Società sportiva trevigiana versa imposte per 275 mila euro dopo verifica fiscale. GdF scopre false fatture per 600 mila euro

Condividi

Le Fiamme Gialle di Treviso, hanno fatto visita ad una società sportiva del trevigiano che tra il 2015 e il 2018, ha contabilizzato fatture per operazioni inesistenti, pari a 600 mila euro, relative a falsi servizi pubblicitari e gadget mai consegnati, emesse da due società con sede in provincia di Milano.

Dopo la conclusione della verifica fiscale, la società sportiva ha restituito le imposte risparmiate, versando alle casse dello Stato l’importo di 275 mila euro, comprensivo di sanzioni e interessi.

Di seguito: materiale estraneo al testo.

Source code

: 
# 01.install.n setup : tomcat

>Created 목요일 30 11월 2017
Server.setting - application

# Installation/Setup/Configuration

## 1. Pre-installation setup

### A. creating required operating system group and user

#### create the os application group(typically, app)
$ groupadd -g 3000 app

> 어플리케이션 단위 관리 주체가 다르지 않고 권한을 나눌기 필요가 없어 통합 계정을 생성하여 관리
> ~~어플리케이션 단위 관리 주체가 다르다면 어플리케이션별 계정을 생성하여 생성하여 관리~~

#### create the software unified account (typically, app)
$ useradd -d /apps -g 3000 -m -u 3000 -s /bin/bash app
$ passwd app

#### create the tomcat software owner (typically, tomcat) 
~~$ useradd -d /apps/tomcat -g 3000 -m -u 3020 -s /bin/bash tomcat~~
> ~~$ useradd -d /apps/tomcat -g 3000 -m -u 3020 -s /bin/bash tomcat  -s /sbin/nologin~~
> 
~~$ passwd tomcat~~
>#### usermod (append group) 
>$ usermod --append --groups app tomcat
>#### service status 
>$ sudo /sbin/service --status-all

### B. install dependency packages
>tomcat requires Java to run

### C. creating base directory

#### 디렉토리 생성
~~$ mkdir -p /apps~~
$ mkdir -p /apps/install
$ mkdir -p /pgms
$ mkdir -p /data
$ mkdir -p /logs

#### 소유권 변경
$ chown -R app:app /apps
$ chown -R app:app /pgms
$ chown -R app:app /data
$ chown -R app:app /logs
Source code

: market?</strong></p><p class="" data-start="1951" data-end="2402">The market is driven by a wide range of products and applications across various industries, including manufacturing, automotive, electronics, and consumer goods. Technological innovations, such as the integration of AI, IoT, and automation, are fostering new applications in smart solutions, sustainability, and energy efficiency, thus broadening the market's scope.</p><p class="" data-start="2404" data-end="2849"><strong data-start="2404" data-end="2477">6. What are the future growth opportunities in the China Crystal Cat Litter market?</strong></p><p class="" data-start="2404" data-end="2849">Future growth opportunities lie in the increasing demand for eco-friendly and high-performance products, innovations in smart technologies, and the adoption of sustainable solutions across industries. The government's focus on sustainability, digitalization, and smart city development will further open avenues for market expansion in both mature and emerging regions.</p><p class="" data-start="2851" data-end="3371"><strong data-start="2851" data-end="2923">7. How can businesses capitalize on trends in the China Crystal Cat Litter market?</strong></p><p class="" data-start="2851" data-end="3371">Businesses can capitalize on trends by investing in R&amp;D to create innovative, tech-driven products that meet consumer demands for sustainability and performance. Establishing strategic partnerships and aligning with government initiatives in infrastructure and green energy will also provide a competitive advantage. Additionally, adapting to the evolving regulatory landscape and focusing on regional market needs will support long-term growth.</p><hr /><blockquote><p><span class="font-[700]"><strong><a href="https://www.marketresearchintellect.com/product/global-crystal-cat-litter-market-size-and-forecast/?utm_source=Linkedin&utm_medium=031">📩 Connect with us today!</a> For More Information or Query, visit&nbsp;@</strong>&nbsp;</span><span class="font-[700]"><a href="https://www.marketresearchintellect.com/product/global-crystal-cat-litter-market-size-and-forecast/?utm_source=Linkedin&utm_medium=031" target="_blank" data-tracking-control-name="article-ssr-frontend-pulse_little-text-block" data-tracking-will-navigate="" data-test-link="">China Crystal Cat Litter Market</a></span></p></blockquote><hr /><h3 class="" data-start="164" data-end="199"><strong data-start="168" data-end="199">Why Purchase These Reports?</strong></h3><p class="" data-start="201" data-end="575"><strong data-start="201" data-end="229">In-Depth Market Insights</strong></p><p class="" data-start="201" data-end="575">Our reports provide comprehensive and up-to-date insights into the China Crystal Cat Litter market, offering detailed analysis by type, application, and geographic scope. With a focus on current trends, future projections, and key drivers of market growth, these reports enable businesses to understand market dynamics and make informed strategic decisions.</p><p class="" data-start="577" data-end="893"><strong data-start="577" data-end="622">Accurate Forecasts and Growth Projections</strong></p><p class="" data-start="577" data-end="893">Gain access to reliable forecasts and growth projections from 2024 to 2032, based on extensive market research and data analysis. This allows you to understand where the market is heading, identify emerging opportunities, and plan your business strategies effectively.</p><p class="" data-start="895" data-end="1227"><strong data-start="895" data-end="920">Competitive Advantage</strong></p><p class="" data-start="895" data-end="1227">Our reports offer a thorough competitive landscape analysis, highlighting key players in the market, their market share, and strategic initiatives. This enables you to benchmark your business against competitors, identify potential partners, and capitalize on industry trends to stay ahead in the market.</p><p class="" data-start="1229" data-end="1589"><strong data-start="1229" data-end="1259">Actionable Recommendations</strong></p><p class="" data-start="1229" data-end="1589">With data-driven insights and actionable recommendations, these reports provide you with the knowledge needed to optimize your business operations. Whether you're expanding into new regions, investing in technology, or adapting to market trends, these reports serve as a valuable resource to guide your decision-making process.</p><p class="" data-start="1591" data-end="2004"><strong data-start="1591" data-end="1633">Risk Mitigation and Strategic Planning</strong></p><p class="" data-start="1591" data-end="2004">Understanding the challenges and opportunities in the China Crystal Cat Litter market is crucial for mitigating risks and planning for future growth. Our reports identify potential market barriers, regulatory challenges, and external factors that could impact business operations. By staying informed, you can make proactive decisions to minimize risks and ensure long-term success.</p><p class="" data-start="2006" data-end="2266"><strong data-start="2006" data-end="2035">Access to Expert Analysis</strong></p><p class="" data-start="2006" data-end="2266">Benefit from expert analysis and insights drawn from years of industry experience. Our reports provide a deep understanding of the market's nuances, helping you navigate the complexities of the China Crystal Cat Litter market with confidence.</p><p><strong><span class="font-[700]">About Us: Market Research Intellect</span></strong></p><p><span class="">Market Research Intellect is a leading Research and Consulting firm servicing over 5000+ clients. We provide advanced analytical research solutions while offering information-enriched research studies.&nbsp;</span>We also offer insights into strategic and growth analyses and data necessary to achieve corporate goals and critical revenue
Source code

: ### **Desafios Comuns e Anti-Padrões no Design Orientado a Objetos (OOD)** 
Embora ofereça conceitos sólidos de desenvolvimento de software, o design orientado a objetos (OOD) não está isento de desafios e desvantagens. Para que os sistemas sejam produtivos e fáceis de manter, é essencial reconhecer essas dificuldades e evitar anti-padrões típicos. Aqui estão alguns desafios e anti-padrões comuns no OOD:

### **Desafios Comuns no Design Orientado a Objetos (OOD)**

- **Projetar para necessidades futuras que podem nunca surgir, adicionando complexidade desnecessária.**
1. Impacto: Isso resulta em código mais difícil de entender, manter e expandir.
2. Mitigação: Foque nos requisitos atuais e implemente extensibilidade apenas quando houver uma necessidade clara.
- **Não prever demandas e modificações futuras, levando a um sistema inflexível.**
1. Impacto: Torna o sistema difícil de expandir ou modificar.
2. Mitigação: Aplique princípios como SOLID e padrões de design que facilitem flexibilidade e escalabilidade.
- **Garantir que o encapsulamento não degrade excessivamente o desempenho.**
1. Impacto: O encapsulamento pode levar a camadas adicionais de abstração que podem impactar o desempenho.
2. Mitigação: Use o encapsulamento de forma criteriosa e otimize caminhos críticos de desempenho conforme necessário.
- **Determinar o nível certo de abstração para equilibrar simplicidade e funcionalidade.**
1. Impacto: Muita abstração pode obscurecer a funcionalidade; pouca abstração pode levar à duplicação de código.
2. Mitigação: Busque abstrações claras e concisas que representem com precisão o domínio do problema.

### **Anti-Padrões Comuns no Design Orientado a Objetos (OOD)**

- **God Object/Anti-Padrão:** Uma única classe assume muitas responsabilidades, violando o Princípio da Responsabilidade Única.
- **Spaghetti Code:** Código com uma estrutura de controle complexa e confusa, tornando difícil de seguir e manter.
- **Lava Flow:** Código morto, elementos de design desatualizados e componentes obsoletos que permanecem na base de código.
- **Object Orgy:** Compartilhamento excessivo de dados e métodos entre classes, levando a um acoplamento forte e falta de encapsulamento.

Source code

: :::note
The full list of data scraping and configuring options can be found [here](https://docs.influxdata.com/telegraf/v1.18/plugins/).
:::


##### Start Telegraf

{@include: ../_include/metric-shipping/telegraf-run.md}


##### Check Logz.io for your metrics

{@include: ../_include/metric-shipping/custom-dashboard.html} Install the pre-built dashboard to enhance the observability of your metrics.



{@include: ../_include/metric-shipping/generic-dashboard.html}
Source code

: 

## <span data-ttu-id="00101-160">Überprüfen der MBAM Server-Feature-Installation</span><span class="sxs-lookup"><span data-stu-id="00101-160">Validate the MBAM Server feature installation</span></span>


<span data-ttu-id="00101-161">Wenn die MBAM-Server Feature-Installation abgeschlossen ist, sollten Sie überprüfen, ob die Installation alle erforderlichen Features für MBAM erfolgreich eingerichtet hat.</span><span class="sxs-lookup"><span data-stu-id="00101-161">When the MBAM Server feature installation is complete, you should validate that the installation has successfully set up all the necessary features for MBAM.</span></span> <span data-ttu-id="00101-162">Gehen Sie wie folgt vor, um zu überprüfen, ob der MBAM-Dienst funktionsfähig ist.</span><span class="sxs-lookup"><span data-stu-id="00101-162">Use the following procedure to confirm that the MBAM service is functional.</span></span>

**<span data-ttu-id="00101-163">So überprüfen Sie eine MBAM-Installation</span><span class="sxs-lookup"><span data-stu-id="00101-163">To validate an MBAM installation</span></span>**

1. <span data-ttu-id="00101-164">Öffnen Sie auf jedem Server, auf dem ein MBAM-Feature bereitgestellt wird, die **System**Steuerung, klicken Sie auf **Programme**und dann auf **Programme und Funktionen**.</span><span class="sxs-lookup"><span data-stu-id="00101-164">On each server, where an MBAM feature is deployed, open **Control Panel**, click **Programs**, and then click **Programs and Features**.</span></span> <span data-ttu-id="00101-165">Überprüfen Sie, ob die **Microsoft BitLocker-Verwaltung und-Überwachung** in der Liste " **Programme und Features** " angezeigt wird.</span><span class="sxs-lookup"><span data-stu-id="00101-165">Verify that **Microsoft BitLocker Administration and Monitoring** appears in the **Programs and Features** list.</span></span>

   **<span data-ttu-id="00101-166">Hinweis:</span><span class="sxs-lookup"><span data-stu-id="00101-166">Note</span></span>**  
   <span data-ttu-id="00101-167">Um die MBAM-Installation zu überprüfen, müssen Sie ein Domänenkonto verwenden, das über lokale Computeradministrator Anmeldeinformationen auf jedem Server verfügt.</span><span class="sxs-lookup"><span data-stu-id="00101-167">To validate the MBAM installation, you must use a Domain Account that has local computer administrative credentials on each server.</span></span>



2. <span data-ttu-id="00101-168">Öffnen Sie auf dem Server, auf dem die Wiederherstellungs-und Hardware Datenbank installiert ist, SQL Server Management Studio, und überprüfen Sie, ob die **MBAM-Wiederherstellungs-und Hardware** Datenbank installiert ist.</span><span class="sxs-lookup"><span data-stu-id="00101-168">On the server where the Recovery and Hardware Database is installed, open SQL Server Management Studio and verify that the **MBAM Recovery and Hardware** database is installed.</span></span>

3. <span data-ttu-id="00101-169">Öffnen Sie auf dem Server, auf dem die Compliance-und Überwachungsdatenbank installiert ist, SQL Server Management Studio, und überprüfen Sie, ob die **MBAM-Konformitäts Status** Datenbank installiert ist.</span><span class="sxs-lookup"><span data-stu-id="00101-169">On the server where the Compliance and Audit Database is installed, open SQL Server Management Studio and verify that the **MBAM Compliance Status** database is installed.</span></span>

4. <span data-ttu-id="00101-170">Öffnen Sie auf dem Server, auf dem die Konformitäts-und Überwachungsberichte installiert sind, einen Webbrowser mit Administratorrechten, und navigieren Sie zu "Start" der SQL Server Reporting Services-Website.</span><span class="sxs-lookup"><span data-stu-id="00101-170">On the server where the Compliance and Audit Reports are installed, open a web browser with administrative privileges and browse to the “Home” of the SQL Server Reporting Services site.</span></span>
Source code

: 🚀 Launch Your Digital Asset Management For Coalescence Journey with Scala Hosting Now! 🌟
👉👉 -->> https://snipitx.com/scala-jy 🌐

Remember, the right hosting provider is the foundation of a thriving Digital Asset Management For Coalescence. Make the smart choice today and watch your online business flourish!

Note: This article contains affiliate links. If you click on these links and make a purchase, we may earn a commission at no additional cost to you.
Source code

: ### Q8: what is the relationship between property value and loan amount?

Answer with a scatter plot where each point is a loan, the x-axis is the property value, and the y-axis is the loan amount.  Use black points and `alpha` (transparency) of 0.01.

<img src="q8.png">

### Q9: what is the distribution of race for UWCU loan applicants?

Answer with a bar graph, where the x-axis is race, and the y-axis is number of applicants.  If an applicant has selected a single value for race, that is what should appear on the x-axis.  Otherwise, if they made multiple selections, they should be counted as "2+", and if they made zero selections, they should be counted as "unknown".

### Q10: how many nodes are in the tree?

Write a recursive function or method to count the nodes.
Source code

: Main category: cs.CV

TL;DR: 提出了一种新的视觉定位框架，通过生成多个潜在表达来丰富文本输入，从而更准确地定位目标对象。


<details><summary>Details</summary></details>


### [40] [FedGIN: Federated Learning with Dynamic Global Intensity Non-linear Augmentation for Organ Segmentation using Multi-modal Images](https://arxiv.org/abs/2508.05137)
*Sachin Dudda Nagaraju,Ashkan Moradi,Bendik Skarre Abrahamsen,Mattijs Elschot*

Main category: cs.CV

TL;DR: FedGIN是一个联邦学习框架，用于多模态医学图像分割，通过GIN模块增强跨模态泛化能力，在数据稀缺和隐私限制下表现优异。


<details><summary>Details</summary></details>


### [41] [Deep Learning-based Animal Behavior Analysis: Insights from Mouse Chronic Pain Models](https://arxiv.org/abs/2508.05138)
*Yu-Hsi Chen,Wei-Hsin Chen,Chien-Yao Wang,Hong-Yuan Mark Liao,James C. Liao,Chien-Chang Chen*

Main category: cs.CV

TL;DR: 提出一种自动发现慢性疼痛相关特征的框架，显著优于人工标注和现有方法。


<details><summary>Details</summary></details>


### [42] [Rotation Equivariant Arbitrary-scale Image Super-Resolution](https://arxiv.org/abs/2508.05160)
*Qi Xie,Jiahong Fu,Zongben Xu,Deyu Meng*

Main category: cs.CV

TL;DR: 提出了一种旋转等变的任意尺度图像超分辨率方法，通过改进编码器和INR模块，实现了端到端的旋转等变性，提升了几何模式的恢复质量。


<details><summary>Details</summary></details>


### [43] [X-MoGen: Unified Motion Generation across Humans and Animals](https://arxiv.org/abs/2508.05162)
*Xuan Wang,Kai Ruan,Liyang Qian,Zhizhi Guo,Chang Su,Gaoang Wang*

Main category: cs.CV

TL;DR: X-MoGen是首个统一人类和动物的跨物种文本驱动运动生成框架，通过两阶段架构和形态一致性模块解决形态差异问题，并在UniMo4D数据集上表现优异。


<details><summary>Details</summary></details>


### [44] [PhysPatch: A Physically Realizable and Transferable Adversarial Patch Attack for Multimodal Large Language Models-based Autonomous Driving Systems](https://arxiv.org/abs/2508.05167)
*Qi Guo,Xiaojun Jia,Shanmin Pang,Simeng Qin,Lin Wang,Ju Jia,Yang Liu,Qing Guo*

Le indagini hanno avuto origine dalla segnalazione di un altro Reparto della Guardia di Finanza, che aveva condotto approfondimenti sulle due società milanesi.
Secondo un meccanismo fraudolento ben collaudato, le imprese lombarde emettevano fatture con causali relative a servizi pubblicitari, in tutto o in parte inesistenti, consistenti nell’utilizzo di gadget mai consegnati e servizi di sponsorizzazione.
In questo modo, hanno permesso di dedurre costi inesistenti e detrarre imposte.

Tra le scritture contabili della società sportiva i finanzieri hanno effettivamente rinvenuto le fatture con causali “servizi pubblicitari” e “fornitura di gadget” (zaini, polo, felpe, cappellini personalizzati, teli, ombrelli, asciugamani, giubbotti, accappatoi), senza che il servizio fosse mai stato erogato.